Georgia Must Release Voter Registration Data

(CN) - A federal judge ordered Georgia Secretary of State Brian Kemp to release more detailed records explaining how the state decides to reject applicants trying to register to vote.

U.S. District Judge William Duffey Jr.'s ruling on Tuesday is a victory for Project Vote, a Washington, D.C.-based nonprofit waging an ongoing fight for records detailing Georgia's process for reviewing voter registration applications and the reasons why applications are rejected.

Project Vote has been seeking the records since May 2014, and finally sued, it said, after Kemp responded to its request with incomplete database records.

The NAACP and others have accused Georgia of frustrating the minority vote by failing to promptly determine the eligibility of thousands of black, Latino and Asian voters. In 2014, the organization sued the state, contending the delays could potentially deprive minorities of their right to vote in that year's elections.

•••••

**Activities:**
**a.** According to the article on Georgia voter registration, why did Project Vote finally sue?
**b.** Translate this sentence from the article on Georgia voter registration into Spanish: "Project Vote has been seeking the records since May 2014, and finally sued, it said, after Kemp responded to its request with incomplete database records."
**c.** In the article on Georgia voter registration, which groups of voters does the NAACP say Georgia failed to assess promptly for eligibility?

Stored data:
•••••

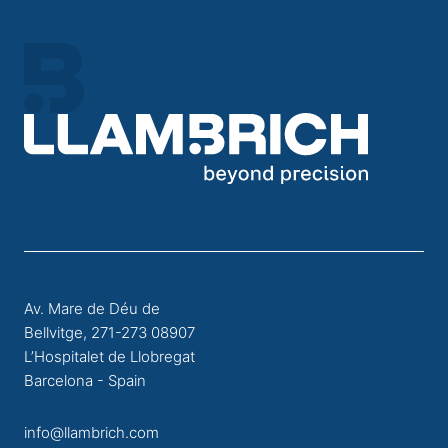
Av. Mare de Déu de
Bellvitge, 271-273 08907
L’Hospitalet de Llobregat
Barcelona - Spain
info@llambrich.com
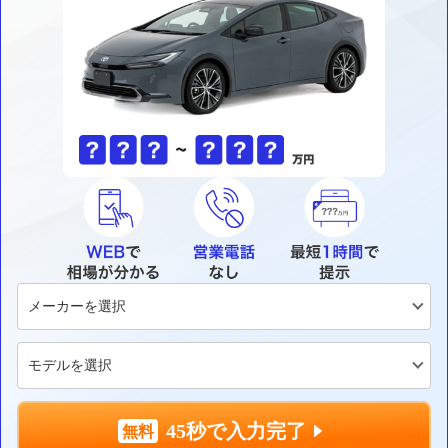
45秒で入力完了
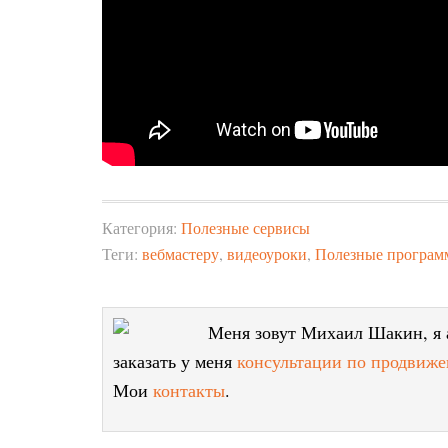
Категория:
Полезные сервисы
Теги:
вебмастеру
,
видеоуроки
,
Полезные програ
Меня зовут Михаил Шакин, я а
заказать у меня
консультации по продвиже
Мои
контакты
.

•••••

**Answers provided:**
**a.** Project Vote says it sued after Kemp answered its request with incomplete database records. The group had been seeking the records since May 2014.

**b.** Project Vote ha estado buscando los registros desde mayo de 2014 y finalmente presentó una demanda, según dijo, después de que Kemp respondiera a su solicitud con registros incompletos de la base de datos.

**c.**
- Black voters
- Latino voters
- Asian voters